> HOW TO COMPLETE THIS TASK: Copy the records below exactly, leaving out every picture.

[Edit tracking data]
Segment Open
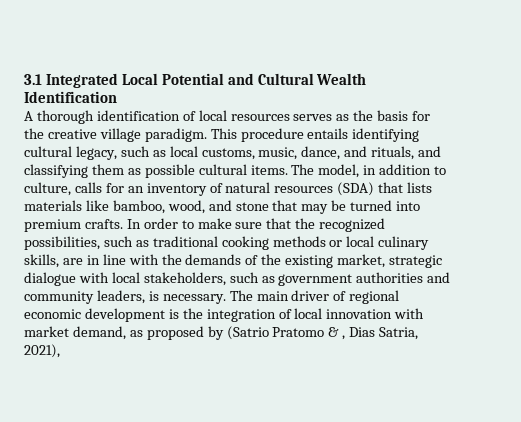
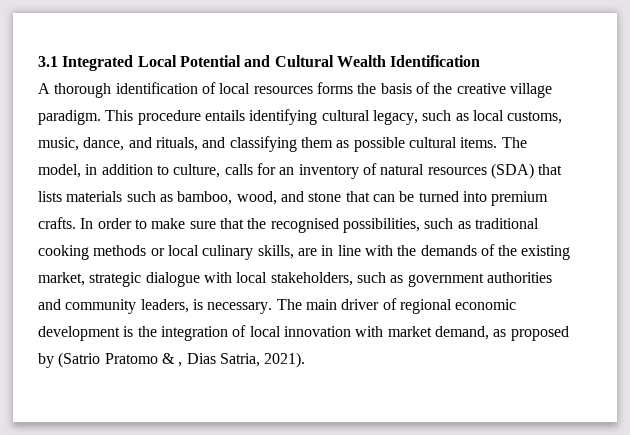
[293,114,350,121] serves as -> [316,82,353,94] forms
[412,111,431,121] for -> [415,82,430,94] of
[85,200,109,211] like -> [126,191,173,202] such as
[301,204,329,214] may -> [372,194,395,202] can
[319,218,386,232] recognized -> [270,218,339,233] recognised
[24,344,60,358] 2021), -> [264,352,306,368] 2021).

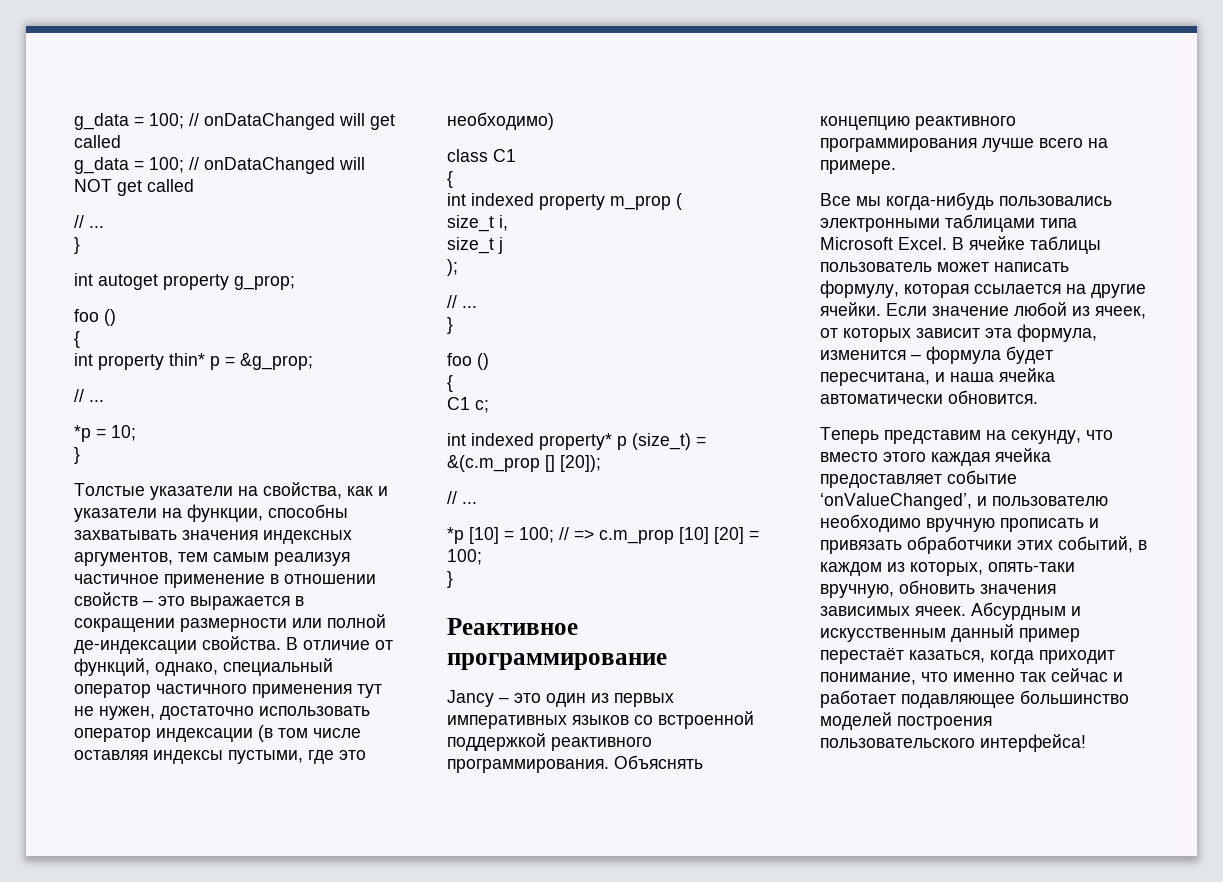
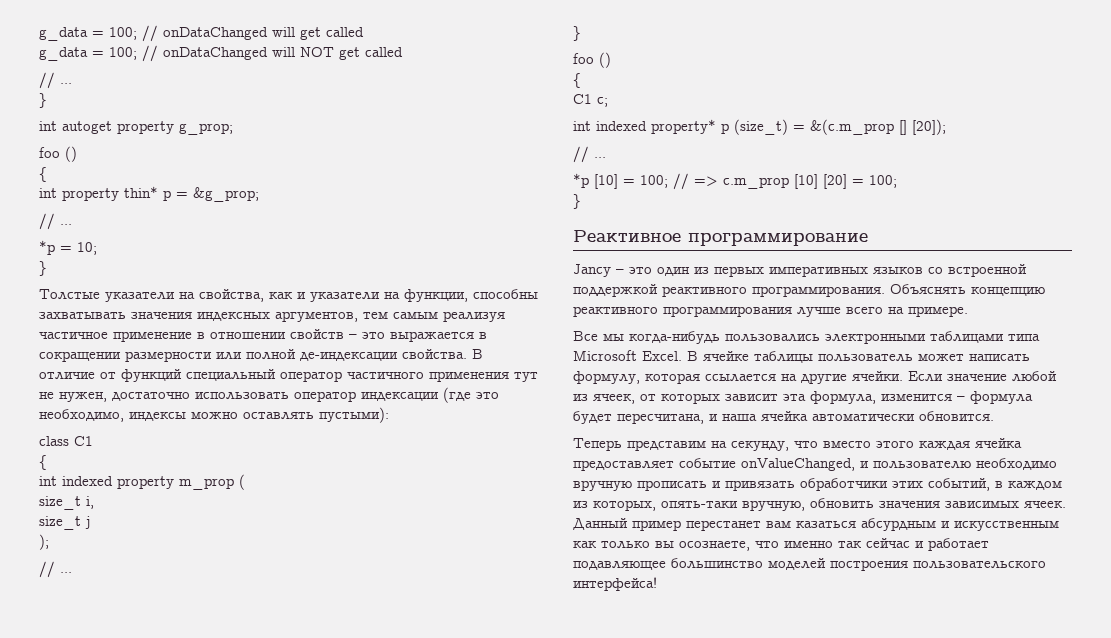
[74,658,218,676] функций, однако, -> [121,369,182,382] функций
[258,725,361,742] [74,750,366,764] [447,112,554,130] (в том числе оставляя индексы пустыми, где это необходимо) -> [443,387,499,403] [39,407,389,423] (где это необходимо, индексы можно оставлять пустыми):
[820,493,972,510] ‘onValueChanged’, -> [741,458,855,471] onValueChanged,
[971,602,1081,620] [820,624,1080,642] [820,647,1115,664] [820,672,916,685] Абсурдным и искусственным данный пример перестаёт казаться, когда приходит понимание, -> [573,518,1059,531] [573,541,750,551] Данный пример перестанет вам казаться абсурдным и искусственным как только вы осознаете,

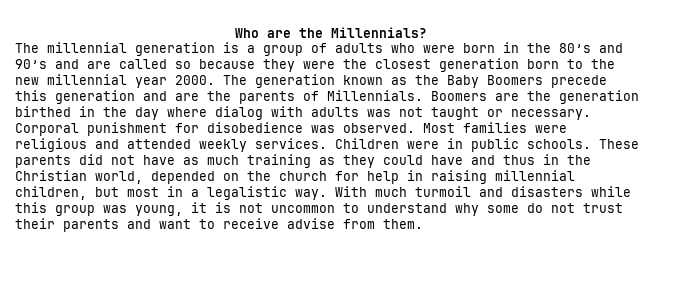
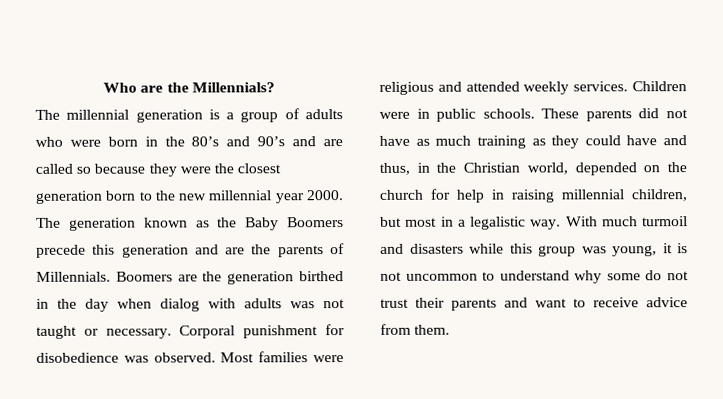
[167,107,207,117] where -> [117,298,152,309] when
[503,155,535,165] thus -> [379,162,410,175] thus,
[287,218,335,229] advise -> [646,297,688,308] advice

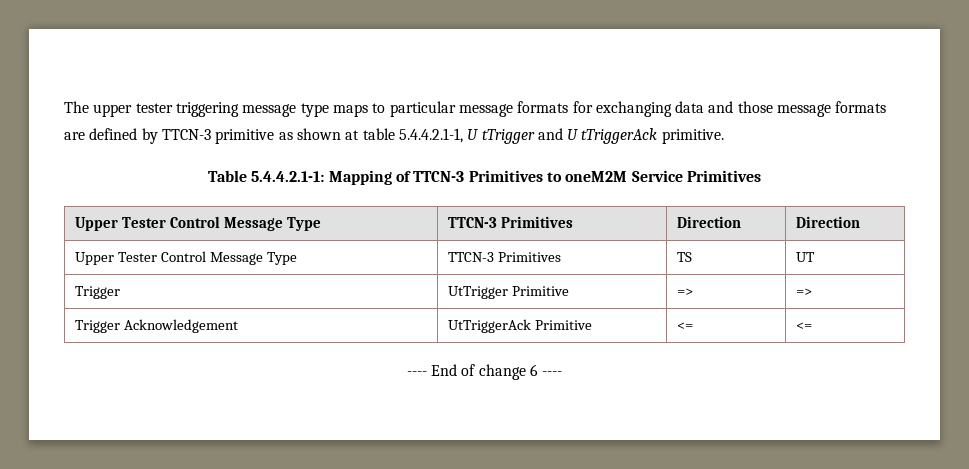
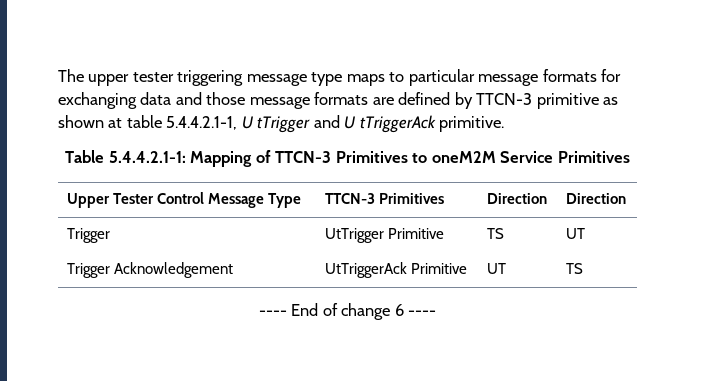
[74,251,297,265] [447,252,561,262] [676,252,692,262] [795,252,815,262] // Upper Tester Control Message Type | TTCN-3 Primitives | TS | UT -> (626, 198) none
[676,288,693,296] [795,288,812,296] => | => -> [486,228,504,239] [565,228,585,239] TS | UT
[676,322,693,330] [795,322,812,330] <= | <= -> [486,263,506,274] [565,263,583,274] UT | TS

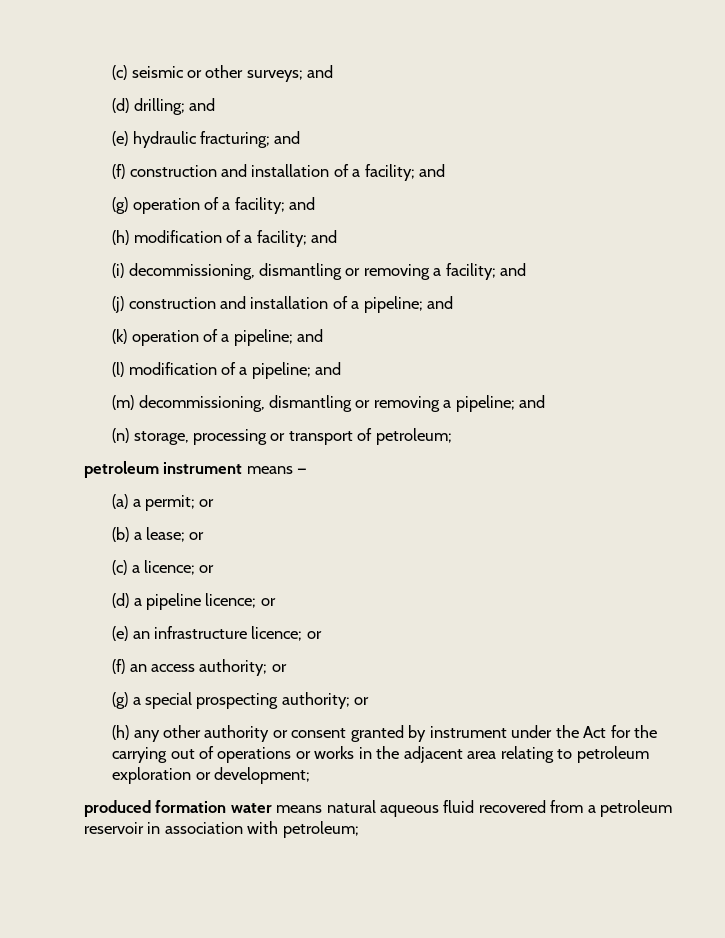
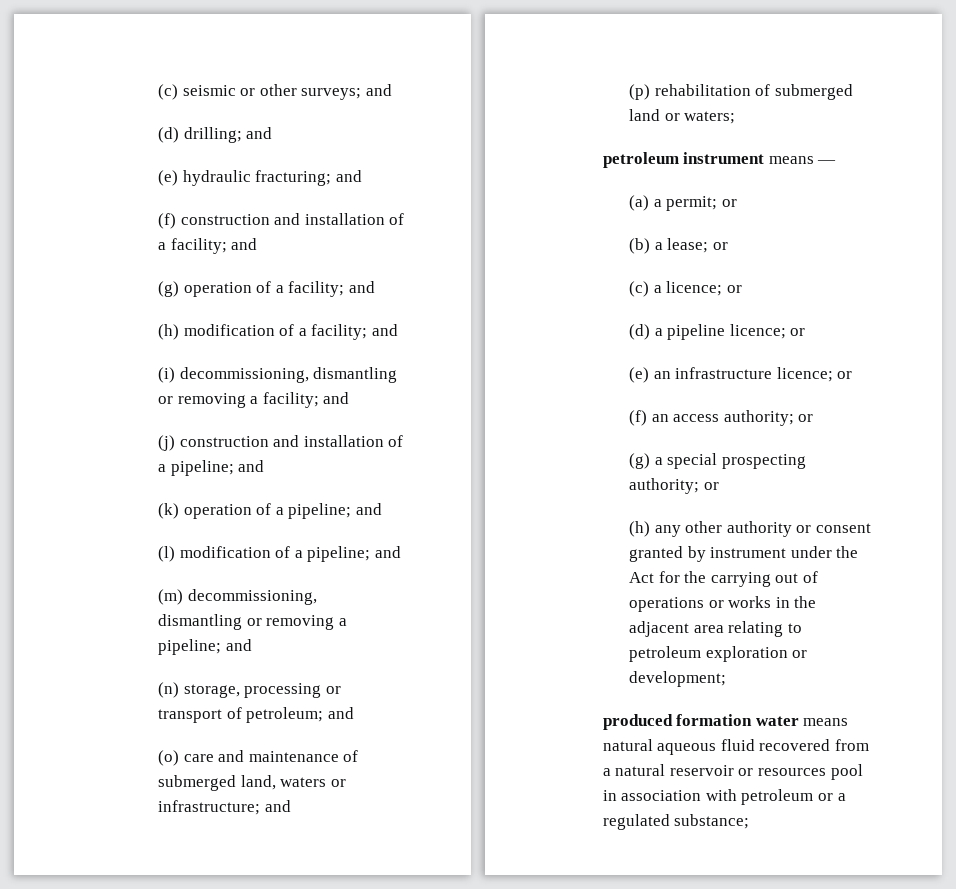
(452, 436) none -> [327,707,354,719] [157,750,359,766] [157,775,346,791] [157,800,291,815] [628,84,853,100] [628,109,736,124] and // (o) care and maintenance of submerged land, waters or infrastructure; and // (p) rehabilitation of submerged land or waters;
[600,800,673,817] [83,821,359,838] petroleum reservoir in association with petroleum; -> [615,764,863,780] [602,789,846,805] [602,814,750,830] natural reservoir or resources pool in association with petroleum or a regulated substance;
Segment Closed
> EXERCISE OUTPUT:
[293,114,350,121] serves as -> [316,82,353,94] forms
[412,111,431,121] for -> [415,82,430,94] of
[85,200,109,211] like -> [126,191,173,202] such as
[301,204,329,214] may -> [372,194,395,202] can
[319,218,386,232] recognized -> [270,218,339,233] recognised
[24,344,60,358] 2021), -> [264,352,306,368] 2021).

[74,658,218,676] функций, однако, -> [121,369,182,382] функций
[258,725,361,742] [74,750,366,764] [447,112,554,130] (в том числе оставляя индексы пустыми, где это необходимо) -> [443,387,499,403] [39,407,389,423] (где это необходимо, индексы можно оставлять пустыми):
[820,493,972,510] ‘onValueChanged’, -> [741,458,855,471] onValueChanged,
[971,602,1081,620] [820,624,1080,642] [820,647,1115,664] [820,672,916,685] Абсурдным и искусственным данный пример перестаёт казаться, когда приходит понимание, -> [573,518,1059,531] [573,541,750,551] Данный пример перестанет вам казаться абсурдным и искусственным как только вы осознаете,

[167,107,207,117] where -> [117,298,152,309] when
[503,155,535,165] thus -> [379,162,410,175] thus,
[287,218,335,229] advise -> [646,297,688,308] advice

[74,251,297,265] [447,252,561,262] [676,252,692,262] [795,252,815,262] // Upper Tester Control Message Type | TTCN-3 Primitives | TS | UT -> (626, 198) none
[676,288,693,296] [795,288,812,296] => | => -> [486,228,504,239] [565,228,585,239] TS | UT
[676,322,693,330] [795,322,812,330] <= | <= -> [486,263,506,274] [565,263,583,274] UT | TS

(452, 436) none -> [327,707,354,719] [157,750,359,766] [157,775,346,791] [157,800,291,815] [628,84,853,100] [628,109,736,124] and // (o) care and maintenance of submerged land, waters or infrastructure; and // (p) rehabilitation of submerged land or waters;
[600,800,673,817] [83,821,359,838] petroleum reservoir in association with petroleum; -> [615,764,863,780] [602,789,846,805] [602,814,750,830] natural reservoir or resources pool in association with petroleum or a regulated substance;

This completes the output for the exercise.